不,这新帝若是不信了,说不定都能带着太医亲自打上门去。
风从殿门灌到他们身上,吹得心里直发凉:死脑子,快想,怎么接话!死舌头,扇烂,让你乱动!
萧衍没再看他们,只是笑了笑,对着太监道:“退朝。”
走出太和殿时,风掀起他的衣襟,露出里面的旧衣领口处,那朵淡色缠枝莲。
那是母妃教他绣的第一针,针脚还是那么细腻。
他抬手理了一下领口,眼里添了丝不易察觉的倦。
“去长乐宫。”他对太监说话时,语气又染了些暧昧,“告诉苏贵妃,她心心念念的那支玄鸟步摇,朕给她带来了。”
只是眸子里依旧闪着光,像他藏在风流底下的刃。
没人看见,他用力攥着扳指的指腹,已被硌出了红痕。
萧衍的仪仗正往长乐宫去,忽然有坤宁宫的小太监从廊下奔出来,跑得急了,差点撞在皇帝身边贴身大太监崔来喜的身上。

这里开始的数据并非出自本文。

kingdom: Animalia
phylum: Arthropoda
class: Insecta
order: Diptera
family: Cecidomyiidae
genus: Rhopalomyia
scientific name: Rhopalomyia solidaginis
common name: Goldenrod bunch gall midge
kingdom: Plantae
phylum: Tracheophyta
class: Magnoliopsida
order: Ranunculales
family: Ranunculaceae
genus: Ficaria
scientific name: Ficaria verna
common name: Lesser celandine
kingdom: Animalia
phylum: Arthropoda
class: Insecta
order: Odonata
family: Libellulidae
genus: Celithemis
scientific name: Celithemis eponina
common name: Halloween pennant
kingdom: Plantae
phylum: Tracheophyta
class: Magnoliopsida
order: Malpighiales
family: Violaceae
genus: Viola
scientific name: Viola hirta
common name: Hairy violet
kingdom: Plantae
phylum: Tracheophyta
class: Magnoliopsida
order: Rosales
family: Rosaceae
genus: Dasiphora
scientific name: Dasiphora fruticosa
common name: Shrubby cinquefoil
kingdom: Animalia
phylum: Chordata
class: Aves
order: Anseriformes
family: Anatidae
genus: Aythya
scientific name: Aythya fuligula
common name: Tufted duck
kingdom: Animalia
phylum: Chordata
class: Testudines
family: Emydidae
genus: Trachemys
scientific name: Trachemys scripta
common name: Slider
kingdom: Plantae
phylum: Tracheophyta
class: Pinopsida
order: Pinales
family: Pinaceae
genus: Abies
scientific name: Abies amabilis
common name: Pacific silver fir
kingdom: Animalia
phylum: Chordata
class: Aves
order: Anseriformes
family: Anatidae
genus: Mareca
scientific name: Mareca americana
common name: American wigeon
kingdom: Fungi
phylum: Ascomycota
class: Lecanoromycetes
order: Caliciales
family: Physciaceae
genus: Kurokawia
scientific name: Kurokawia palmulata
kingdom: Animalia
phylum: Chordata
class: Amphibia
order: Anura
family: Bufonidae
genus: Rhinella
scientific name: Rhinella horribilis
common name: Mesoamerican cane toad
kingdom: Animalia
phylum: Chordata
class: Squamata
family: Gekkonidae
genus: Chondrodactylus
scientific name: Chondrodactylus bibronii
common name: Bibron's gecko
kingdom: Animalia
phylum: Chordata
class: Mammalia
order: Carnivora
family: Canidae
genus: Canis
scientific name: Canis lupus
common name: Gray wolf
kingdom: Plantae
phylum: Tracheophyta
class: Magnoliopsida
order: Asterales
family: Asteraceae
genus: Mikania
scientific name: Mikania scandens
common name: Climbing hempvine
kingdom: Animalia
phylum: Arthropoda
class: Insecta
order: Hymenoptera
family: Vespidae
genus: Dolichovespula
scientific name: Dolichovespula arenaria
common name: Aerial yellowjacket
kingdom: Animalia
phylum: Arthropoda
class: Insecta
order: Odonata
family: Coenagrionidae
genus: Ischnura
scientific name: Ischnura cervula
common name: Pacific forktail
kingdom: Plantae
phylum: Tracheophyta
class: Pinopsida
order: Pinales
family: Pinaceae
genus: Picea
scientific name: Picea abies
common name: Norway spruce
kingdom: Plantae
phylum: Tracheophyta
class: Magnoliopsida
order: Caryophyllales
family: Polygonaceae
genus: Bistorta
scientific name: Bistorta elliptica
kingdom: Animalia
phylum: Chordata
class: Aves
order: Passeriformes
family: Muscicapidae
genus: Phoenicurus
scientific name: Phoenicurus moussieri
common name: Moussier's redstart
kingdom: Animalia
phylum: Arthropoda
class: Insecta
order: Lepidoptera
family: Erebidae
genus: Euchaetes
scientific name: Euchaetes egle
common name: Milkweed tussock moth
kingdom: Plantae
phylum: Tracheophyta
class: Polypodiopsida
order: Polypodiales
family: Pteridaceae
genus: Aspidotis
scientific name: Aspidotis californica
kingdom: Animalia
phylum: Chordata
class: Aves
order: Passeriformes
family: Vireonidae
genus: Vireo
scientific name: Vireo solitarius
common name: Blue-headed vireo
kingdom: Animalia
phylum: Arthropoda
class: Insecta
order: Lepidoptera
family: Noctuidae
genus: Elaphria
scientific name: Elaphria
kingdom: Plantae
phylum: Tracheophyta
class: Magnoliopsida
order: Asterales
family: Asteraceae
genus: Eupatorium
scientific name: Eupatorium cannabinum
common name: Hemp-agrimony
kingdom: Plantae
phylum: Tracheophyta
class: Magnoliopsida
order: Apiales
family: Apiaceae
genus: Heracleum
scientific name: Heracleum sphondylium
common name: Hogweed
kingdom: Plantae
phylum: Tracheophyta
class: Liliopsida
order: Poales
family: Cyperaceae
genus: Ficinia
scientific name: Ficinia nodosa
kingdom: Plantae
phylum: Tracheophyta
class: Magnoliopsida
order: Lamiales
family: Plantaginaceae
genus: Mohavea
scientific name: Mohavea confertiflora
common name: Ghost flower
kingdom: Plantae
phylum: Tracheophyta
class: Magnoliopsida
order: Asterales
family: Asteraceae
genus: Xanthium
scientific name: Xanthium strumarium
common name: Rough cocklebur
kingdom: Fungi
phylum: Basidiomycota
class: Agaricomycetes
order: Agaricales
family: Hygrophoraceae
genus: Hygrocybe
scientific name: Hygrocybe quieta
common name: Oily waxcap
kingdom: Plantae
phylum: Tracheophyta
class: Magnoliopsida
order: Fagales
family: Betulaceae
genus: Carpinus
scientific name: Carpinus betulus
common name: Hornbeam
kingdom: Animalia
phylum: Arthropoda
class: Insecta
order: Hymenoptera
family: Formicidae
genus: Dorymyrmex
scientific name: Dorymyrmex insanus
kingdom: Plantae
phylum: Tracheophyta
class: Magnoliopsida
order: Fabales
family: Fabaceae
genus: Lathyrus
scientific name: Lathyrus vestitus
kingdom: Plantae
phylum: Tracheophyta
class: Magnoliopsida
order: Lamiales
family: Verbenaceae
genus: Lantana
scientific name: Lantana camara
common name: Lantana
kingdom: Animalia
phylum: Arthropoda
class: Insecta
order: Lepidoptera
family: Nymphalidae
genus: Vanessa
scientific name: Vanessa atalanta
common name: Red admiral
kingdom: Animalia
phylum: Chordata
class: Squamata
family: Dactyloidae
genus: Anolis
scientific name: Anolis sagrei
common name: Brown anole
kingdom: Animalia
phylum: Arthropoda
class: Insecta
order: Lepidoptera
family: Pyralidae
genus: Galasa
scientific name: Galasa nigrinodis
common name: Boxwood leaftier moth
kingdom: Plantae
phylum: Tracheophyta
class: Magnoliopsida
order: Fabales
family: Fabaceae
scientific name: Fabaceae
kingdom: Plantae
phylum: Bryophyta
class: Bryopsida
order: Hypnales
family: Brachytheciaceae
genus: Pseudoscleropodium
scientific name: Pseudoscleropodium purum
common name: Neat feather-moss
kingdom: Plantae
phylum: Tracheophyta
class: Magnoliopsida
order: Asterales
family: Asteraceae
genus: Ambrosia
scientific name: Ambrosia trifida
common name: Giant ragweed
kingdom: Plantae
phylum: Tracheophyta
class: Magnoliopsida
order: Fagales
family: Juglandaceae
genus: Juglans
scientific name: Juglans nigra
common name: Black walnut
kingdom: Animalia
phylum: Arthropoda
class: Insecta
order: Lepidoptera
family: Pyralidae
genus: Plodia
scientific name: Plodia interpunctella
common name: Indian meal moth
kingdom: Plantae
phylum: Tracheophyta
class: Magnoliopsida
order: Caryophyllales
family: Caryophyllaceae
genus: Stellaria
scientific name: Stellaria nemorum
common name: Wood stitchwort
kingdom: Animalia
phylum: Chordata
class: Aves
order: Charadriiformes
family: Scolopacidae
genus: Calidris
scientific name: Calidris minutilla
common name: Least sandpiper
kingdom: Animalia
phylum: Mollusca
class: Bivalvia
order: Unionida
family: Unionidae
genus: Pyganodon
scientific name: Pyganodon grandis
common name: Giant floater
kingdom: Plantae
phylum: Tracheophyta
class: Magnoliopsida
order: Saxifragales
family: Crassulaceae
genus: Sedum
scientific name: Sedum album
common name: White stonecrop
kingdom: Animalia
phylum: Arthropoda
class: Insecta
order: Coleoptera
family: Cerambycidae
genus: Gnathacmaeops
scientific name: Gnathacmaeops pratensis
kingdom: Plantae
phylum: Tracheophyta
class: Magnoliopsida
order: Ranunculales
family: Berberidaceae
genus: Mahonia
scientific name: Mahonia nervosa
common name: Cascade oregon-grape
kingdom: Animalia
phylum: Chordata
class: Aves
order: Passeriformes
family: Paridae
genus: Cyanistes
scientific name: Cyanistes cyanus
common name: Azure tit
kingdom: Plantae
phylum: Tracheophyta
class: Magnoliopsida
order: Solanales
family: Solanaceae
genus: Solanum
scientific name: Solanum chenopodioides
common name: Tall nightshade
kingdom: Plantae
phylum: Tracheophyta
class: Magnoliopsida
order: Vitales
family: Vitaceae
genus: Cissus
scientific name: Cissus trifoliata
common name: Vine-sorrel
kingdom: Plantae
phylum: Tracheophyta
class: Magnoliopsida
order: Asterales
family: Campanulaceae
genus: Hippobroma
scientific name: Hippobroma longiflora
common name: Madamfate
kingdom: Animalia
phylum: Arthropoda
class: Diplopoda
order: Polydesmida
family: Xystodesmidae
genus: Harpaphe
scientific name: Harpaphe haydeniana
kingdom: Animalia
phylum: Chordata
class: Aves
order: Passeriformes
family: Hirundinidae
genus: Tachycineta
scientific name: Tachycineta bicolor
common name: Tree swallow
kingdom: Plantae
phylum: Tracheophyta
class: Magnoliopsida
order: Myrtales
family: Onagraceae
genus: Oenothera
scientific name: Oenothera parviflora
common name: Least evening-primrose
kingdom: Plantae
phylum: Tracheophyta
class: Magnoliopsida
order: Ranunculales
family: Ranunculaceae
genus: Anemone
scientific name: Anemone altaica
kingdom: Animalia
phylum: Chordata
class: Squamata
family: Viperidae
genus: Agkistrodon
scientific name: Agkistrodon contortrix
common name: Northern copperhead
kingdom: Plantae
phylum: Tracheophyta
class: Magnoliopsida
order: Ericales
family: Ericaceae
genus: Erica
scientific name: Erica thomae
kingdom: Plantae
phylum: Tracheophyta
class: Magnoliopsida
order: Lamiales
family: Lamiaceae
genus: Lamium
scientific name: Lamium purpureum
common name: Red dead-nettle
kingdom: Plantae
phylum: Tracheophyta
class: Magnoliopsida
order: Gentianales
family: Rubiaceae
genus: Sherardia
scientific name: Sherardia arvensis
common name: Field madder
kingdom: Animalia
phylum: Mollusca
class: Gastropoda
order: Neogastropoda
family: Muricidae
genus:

他忙跪地道:“陛下!皇后娘娘遣奴才来请您,说有要事商议,关乎永州、郴州赈灾的粮款调度,还请陛下移步坤宁宫。”
萧衍停在廊下,指尖转着那枚羊脂玉扳指,有些诧异。
他原是要去给苏月窈送那支玄鸟步摇的,此刻听“永州、郴州赈灾”几个字,笑意淡了些。
“皇后倒比朕还急。”他对身旁的崔来喜低语,语气里带点玩味,“去告诉苏贵妃,步摇先在朕这收着,朕去去就回。”
小太监松了口气,忙在前头引路。
他走着,忽然想起身边人禀报晨间请安时皇后要减后宫份例赈灾的事。
那女人总是这样,看似温婉,却总能在最要紧的关节上,端出这种不容拒绝的态度。
偏毫无隐瞒地,不卑不亢,大有一种明知让人无法拒绝、却又不能发怒的坦然。
少顷,已能看到坤宁宫的大门。
萧衍理了理衣衫,眼底的风流敛去了些,倒添了几分稳重。
“皇后倒会挑时侯。”他抬脚跨进门槛时,对自已低声说了句,像在笑,又像在琢磨着什么。